É um problema porque a Rússia é um grande jogador no mundo da política e economia global. A cleptocracia russa e as ligações entre Kremlin, negócios e crime organizado significam que a Rússia pode infestar outros países com suas próprias práticas. Putin já está envolvido com esse tipo de guerra política com o Ocidente — ele está tentando usar o crime organizado russo como uma arma.

Já vimos organizações criminosas russas usadas para matar inimigos deles, conseguir informação, mover espiões pelas fronteiras e levantar dinheiro para Putin, apoiando grupos ou meios de comunicação que ele gosta e que são bons em espalhar desinformação.

São problemas sérios, mas há alguma esperança. Acho que há essa pressão lentamente aumentando para algum tipo de mudança dentro da Rússia. Acho que temos uma população cada vez mais cansada de corrupção, e uma elite que superou os gangsteres e os acha uma vergonha. Não acho que vamos ver alguma coisa enquanto Putin estiver no Kremlin, mas depois que ele sair, pode ser em dois anos ou seis anos, ou mais, mas vamos ver algo acontecer. Há uma boa chance de ver uma luta contra o crime organizado na Rússia. Mas por enquanto, esse é claramente um problema para todos nós.

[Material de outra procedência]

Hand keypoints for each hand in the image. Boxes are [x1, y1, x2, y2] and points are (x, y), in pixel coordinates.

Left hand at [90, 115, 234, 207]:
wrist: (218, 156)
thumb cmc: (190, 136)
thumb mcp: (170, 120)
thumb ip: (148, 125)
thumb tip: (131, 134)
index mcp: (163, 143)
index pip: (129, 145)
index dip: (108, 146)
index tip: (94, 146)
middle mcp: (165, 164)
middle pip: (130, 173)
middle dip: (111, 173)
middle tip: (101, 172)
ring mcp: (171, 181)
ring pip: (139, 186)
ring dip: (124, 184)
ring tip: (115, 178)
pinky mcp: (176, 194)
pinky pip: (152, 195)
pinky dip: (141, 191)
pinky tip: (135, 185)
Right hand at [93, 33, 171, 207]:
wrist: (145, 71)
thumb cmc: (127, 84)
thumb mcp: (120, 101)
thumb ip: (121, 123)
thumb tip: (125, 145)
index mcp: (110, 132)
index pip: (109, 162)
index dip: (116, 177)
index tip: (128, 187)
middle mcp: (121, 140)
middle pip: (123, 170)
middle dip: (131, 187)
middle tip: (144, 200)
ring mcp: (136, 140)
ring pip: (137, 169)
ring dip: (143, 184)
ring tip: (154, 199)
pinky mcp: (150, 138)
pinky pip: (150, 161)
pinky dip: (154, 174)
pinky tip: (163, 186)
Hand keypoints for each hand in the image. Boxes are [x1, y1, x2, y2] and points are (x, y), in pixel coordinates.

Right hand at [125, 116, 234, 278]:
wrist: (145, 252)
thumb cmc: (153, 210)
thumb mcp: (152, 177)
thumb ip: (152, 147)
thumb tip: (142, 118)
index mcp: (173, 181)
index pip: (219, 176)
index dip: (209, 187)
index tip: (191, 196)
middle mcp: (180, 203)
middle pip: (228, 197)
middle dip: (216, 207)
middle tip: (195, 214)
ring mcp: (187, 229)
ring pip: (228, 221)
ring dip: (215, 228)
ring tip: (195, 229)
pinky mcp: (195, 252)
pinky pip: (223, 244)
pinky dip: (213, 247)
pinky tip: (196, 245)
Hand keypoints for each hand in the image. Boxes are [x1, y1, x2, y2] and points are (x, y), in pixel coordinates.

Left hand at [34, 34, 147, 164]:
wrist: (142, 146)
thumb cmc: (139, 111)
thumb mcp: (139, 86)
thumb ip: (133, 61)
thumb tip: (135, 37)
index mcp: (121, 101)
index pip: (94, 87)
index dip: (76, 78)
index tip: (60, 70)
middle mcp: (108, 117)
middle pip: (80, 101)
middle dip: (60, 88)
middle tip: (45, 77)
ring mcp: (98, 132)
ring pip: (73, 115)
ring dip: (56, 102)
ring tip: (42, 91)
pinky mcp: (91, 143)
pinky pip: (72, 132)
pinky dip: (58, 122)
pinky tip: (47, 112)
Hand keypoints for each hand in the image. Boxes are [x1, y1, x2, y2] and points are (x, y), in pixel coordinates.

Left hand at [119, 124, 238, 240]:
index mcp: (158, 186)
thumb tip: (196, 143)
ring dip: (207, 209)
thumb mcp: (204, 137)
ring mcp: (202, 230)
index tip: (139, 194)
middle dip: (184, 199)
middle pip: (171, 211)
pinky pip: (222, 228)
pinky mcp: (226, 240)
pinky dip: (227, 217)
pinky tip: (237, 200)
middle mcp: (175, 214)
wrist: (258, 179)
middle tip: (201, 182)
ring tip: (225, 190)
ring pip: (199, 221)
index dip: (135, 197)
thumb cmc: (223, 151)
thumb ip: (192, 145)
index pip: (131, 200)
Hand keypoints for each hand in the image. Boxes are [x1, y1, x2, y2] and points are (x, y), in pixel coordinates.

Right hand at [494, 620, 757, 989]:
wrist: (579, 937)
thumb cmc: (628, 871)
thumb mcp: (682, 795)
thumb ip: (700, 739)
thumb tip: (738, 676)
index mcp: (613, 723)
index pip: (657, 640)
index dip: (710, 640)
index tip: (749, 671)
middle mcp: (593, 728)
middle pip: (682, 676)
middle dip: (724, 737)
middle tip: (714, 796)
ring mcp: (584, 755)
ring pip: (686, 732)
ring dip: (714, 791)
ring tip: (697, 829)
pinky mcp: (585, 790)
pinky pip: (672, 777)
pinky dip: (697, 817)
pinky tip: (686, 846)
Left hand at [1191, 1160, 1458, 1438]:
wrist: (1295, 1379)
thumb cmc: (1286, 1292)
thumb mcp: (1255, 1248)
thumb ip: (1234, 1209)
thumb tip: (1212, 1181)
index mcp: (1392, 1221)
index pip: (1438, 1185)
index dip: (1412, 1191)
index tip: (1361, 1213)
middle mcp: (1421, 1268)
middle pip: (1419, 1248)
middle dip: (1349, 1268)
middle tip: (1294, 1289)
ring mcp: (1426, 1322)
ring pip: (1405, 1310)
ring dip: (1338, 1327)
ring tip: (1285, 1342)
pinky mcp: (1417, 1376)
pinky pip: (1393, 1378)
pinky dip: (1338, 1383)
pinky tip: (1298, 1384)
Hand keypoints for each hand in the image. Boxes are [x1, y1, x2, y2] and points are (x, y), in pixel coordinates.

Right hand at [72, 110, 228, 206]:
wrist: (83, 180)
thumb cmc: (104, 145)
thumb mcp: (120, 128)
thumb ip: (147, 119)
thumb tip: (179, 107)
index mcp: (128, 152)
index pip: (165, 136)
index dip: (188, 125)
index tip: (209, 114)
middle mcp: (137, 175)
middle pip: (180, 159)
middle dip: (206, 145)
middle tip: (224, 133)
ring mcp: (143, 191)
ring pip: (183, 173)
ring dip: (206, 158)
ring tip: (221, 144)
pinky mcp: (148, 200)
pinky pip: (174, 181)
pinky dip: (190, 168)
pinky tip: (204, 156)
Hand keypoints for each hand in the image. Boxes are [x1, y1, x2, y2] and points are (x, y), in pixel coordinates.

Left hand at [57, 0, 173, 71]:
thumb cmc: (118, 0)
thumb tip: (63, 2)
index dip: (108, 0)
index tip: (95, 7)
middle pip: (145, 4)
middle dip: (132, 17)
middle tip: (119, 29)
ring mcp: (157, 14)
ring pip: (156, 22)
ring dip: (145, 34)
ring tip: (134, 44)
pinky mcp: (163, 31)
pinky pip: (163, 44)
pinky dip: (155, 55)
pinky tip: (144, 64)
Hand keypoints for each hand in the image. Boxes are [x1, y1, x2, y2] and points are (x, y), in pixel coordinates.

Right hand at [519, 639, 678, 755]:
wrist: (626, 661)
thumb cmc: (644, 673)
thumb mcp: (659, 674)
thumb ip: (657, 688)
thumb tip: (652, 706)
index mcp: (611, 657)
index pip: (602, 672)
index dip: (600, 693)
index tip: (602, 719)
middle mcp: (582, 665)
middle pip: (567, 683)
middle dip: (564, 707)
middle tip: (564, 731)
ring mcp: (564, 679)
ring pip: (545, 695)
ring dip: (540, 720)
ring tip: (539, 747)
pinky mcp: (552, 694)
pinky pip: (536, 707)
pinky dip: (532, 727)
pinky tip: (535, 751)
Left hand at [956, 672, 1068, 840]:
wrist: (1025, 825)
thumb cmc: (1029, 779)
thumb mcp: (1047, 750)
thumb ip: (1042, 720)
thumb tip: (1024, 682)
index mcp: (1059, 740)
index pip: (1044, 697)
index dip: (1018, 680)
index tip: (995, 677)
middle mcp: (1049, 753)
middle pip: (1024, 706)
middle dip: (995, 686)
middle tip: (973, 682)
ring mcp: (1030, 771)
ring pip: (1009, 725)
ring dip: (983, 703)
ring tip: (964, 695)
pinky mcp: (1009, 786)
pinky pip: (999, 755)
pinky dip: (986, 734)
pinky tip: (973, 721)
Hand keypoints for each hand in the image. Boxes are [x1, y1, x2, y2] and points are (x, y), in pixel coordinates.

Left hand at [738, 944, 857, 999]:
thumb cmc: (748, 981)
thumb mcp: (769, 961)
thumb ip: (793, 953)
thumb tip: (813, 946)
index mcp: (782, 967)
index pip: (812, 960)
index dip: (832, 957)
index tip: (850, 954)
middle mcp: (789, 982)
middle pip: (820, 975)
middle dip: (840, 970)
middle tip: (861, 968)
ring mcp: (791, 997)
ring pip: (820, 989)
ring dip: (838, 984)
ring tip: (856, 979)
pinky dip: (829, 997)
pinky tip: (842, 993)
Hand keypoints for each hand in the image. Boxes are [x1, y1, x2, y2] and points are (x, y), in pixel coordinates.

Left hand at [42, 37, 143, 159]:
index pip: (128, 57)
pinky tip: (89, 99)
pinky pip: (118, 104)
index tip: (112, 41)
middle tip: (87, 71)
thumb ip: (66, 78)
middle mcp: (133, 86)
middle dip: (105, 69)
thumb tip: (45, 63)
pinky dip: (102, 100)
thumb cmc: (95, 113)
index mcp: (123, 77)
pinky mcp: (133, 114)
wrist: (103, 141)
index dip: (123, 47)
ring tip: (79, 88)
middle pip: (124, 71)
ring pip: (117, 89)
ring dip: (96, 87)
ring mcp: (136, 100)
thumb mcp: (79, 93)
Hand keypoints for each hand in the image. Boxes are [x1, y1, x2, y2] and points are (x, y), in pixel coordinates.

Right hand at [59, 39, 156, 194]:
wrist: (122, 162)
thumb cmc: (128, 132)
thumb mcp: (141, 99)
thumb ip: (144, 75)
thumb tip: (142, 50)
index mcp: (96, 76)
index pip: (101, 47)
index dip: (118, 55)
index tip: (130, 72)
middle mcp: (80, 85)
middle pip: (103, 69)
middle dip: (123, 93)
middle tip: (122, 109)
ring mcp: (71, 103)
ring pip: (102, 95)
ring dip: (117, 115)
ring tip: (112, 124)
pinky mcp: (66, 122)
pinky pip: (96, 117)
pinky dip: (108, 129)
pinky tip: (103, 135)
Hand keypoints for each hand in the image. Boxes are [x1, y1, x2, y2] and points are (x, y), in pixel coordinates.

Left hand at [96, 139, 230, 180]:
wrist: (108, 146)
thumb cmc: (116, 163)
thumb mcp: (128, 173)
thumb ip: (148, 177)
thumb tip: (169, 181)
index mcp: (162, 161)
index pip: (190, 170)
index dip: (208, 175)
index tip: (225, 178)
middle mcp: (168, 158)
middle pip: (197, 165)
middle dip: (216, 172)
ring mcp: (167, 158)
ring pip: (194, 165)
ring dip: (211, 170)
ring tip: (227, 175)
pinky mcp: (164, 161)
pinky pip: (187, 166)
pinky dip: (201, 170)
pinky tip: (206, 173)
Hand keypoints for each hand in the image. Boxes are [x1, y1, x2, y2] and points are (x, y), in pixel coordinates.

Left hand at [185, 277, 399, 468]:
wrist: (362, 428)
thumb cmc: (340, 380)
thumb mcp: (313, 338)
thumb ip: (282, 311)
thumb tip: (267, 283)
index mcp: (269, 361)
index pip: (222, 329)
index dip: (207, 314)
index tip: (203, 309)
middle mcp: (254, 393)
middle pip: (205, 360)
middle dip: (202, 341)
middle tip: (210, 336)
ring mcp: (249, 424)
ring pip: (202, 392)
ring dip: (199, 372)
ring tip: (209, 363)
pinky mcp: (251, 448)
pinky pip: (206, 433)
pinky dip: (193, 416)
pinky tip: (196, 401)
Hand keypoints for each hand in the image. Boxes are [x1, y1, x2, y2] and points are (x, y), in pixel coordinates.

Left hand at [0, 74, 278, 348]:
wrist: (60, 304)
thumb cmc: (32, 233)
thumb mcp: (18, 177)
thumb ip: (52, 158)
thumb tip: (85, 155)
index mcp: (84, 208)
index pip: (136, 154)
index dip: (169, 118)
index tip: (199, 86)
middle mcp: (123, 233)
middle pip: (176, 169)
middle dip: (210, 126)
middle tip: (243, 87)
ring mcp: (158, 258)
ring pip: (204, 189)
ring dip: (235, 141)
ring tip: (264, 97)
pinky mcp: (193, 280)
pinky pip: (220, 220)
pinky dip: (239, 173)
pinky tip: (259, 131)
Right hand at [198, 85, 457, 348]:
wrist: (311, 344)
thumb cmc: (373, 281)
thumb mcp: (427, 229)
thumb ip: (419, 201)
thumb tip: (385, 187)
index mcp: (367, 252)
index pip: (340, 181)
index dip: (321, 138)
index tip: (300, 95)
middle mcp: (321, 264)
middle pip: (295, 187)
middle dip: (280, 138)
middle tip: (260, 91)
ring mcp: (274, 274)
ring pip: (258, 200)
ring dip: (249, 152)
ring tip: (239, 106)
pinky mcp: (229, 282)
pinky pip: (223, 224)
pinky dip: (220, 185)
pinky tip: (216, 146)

Você acha que a investigação sobre os supostos laços do presidente Trump com a Rússia vai descobrir algo em relação ao Vory? Trump tem um histórico de laços com a máfia italiana nos EUA e alguns de seus lacaios, como o consigliere Michal Cohen, seriam próximos de mafiosos russos.
De Donald Trump a Michael Cohen, o que vejo acontecendo nos EUA não é muito uma história sobre o crime organizado cotidiano na Rússia, mais uma história da típica ganância americana, de falta de moral e da crença deprimente de que qualquer negócio é um bom negócio, independente de quem o conduza. Não vi nenhuma prova séria de qualquer ligação explícita entre Trump e mafiosos russos. O que vejo é evidências de quão longe a Organização Trump está disposta a ir com investidores e compradores duvidosos — russos ou de outros lugares — com quem corporações mais respeitáveis não se meteriam. No processo, é provável que tenha havido lavagem de dinheiro de fontes questionáveis, mas isso não é o mesmo que laços diretos com mafiosos. Acima de tudo, essa é uma história sobre corrupção, enquadrada em termos morais e legais, e sobre uma horrível falta de ética e transparência.